Activity = Only an exact copy of the entries, stripped of pictures, will serve as the answer.

Exercise input =
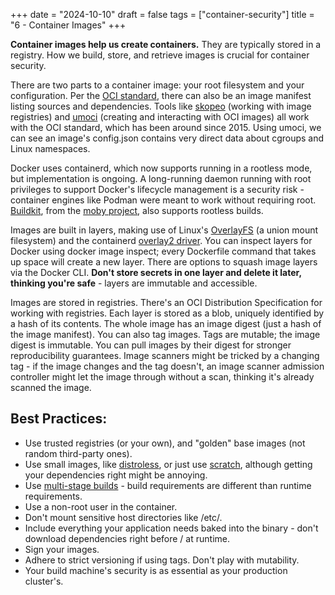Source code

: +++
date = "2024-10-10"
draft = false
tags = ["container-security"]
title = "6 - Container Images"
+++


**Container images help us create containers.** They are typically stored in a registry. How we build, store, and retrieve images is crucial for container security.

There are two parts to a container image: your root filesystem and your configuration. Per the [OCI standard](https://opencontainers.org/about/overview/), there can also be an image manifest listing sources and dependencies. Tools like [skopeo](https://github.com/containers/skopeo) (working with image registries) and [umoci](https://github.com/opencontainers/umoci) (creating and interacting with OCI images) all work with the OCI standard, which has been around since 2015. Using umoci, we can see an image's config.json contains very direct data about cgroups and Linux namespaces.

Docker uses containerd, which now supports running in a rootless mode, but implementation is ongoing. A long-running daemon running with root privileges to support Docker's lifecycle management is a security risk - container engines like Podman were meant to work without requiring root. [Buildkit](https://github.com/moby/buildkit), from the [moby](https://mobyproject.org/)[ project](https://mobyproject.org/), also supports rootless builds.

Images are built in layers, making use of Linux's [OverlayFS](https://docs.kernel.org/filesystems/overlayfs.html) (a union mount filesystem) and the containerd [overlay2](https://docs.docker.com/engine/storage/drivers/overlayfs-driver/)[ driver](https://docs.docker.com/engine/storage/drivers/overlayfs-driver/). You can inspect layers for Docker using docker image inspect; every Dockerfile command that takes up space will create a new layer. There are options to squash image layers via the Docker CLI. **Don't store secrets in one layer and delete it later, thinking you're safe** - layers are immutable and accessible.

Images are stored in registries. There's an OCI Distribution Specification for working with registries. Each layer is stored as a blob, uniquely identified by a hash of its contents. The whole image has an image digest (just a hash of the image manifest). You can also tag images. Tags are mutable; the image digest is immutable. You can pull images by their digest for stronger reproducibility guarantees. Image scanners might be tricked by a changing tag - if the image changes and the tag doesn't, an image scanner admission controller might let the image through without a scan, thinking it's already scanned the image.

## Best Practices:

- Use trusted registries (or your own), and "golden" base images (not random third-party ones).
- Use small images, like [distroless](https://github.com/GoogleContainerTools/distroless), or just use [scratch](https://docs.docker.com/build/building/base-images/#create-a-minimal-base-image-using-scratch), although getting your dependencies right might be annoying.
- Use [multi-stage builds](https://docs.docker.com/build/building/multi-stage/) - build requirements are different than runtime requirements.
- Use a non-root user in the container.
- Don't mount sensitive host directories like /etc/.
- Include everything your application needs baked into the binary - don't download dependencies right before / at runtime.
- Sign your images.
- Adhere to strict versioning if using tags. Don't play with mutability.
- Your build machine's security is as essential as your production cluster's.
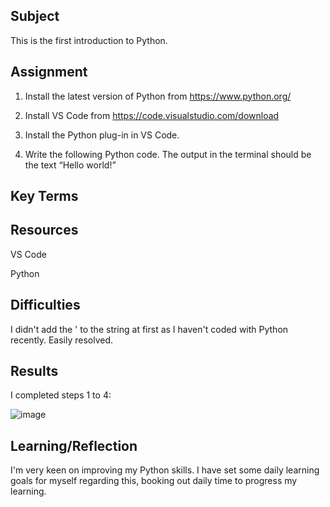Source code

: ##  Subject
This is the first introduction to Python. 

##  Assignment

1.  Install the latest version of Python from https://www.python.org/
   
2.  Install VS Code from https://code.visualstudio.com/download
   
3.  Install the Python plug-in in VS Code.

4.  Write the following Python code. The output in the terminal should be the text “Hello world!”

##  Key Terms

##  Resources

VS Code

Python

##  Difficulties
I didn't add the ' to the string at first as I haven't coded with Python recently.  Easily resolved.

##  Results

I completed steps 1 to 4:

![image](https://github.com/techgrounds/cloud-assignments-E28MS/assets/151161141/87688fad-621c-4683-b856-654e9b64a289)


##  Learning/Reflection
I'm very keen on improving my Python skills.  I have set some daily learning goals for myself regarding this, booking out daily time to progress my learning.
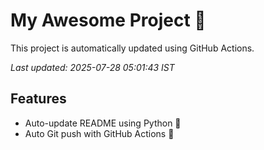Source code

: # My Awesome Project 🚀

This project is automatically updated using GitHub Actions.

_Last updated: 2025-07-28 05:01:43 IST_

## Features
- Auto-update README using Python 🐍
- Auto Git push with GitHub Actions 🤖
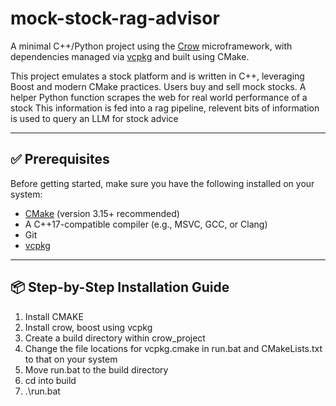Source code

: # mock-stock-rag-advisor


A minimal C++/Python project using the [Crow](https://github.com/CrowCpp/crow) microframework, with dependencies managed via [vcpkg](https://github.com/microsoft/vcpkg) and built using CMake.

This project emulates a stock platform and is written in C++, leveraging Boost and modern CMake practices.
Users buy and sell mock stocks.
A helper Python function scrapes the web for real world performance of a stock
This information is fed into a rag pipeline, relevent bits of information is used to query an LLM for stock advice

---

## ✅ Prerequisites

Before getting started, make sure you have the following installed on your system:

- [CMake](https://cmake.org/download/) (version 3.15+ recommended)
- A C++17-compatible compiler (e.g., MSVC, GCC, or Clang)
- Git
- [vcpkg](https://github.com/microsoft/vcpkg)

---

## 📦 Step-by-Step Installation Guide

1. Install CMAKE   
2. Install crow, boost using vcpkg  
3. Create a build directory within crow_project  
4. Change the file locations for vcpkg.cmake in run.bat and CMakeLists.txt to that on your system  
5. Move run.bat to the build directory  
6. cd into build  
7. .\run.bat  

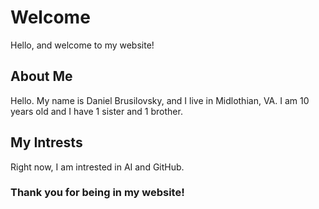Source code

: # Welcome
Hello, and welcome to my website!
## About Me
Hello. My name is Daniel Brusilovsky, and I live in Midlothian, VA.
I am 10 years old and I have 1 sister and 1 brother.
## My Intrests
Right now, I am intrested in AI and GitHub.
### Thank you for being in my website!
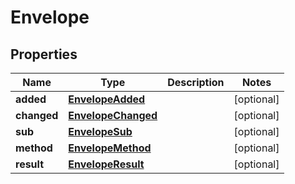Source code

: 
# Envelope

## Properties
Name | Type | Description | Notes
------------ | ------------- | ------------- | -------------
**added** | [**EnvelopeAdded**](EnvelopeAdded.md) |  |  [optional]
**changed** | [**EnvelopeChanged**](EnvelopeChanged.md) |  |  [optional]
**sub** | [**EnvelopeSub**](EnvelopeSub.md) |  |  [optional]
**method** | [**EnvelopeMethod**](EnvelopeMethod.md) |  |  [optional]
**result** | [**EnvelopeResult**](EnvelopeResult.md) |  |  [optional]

Response to the task =
Source code

: +++
date = "2024-10-10"
draft = false
tags = ["container-security"]
title = "6 - Container Images"
+++


**Container images help us create containers.** They are typically stored in a registry. How we build, store, and retrieve images is crucial for container security.

There are two parts to a container image: your root filesystem and your configuration. Per the [OCI standard](https://opencontainers.org/about/overview/), there can also be an image manifest listing sources and dependencies. Tools like [skopeo](https://github.com/containers/skopeo) (working with image registries) and [umoci](https://github.com/opencontainers/umoci) (creating and interacting with OCI images) all work with the OCI standard, which has been around since 2015. Using umoci, we can see an image's config.json contains very direct data about cgroups and Linux namespaces.

Docker uses containerd, which now supports running in a rootless mode, but implementation is ongoing. A long-running daemon running with root privileges to support Docker's lifecycle management is a security risk - container engines like Podman were meant to work without requiring root. [Buildkit](https://github.com/moby/buildkit), from the [moby](https://mobyproject.org/)[ project](https://mobyproject.org/), also supports rootless builds.

Images are built in layers, making use of Linux's [OverlayFS](https://docs.kernel.org/filesystems/overlayfs.html) (a union mount filesystem) and the containerd [overlay2](https://docs.docker.com/engine/storage/drivers/overlayfs-driver/)[ driver](https://docs.docker.com/engine/storage/drivers/overlayfs-driver/). You can inspect layers for Docker using docker image inspect; every Dockerfile command that takes up space will create a new layer. There are options to squash image layers via the Docker CLI. **Don't store secrets in one layer and delete it later, thinking you're safe** - layers are immutable and accessible.

Images are stored in registries. There's an OCI Distribution Specification for working with registries. Each layer is stored as a blob, uniquely identified by a hash of its contents. The whole image has an image digest (just a hash of the image manifest). You can also tag images. Tags are mutable; the image digest is immutable. You can pull images by their digest for stronger reproducibility guarantees. Image scanners might be tricked by a changing tag - if the image changes and the tag doesn't, an image scanner admission controller might let the image through without a scan, thinking it's already scanned the image.

## Best Practices:

- Use trusted registries (or your own), and "golden" base images (not random third-party ones).
- Use small images, like [distroless](https://github.com/GoogleContainerTools/distroless), or just use [scratch](https://docs.docker.com/build/building/base-images/#create-a-minimal-base-image-using-scratch), although getting your dependencies right might be annoying.
- Use [multi-stage builds](https://docs.docker.com/build/building/multi-stage/) - build requirements are different than runtime requirements.
- Use a non-root user in the container.
- Don't mount sensitive host directories like /etc/.
- Include everything your application needs baked into the binary - don't download dependencies right before / at runtime.
- Sign your images.
- Adhere to strict versioning if using tags. Don't play with mutability.
- Your build machine's security is as essential as your production cluster's.
Source code

: ##  Subject
This is the first introduction to Python. 

##  Assignment

1.  Install the latest version of Python from https://www.python.org/
   
2.  Install VS Code from https://code.visualstudio.com/download
   
3.  Install the Python plug-in in VS Code.

4.  Write the following Python code. The output in the terminal should be the text “Hello world!”

##  Key Terms

##  Resources

VS Code

Python

##  Difficulties
I didn't add the ' to the string at first as I haven't coded with Python recently.  Easily resolved.

##  Results

I completed steps 1 to 4:

![image](https://github.com/techgrounds/cloud-assignments-E28MS/assets/151161141/87688fad-621c-4683-b856-654e9b64a289)


##  Learning/Reflection
I'm very keen on improving my Python skills.  I have set some daily learning goals for myself regarding this, booking out daily time to progress my learning.
Source code

: # My Awesome Project 🚀

This project is automatically updated using GitHub Actions.

_Last updated: 2025-07-28 05:01:43 IST_

## Features
- Auto-update README using Python 🐍
- Auto Git push with GitHub Actions 🤖
Source code

: # mock-stock-rag-advisor


A minimal C++/Python project using the [Crow](https://github.com/CrowCpp/crow) microframework, with dependencies managed via [vcpkg](https://github.com/microsoft/vcpkg) and built using CMake.

This project emulates a stock platform and is written in C++, leveraging Boost and modern CMake practices.
Users buy and sell mock stocks.
A helper Python function scrapes the web for real world performance of a stock
This information is fed into a rag pipeline, relevent bits of information is used to query an LLM for stock advice

---

## ✅ Prerequisites

Before getting started, make sure you have the following installed on your system:

- [CMake](https://cmake.org/download/) (version 3.15+ recommended)
- A C++17-compatible compiler (e.g., MSVC, GCC, or Clang)
- Git
- [vcpkg](https://github.com/microsoft/vcpkg)

---

## 📦 Step-by-Step Installation Guide

1. Install CMAKE   
2. Install crow, boost using vcpkg  
3. Create a build directory within crow_project  
4. Change the file locations for vcpkg.cmake in run.bat and CMakeLists.txt to that on your system  
5. Move run.bat to the build directory  
6. cd into build  
7. .\run.bat  

Source code

: # Welcome
Hello, and welcome to my website!
## About Me
Hello. My name is Daniel Brusilovsky, and I live in Midlothian, VA.
I am 10 years old and I have 1 sister and 1 brother.
## My Intrests
Right now, I am intrested in AI and GitHub.
### Thank you for being in my website!
Source code

: 
# Envelope

## Properties
Name | Type | Description | Notes
------------ | ------------- | ------------- | -------------
**added** | [**EnvelopeAdded**](EnvelopeAdded.md) |  |  [optional]
**changed** | [**EnvelopeChanged**](EnvelopeChanged.md) |  |  [optional]
**sub** | [**EnvelopeSub**](EnvelopeSub.md) |  |  [optional]
**method** | [**EnvelopeMethod**](EnvelopeMethod.md) |  |  [optional]
**result** | [**EnvelopeResult**](EnvelopeResult.md) |  |  [optional]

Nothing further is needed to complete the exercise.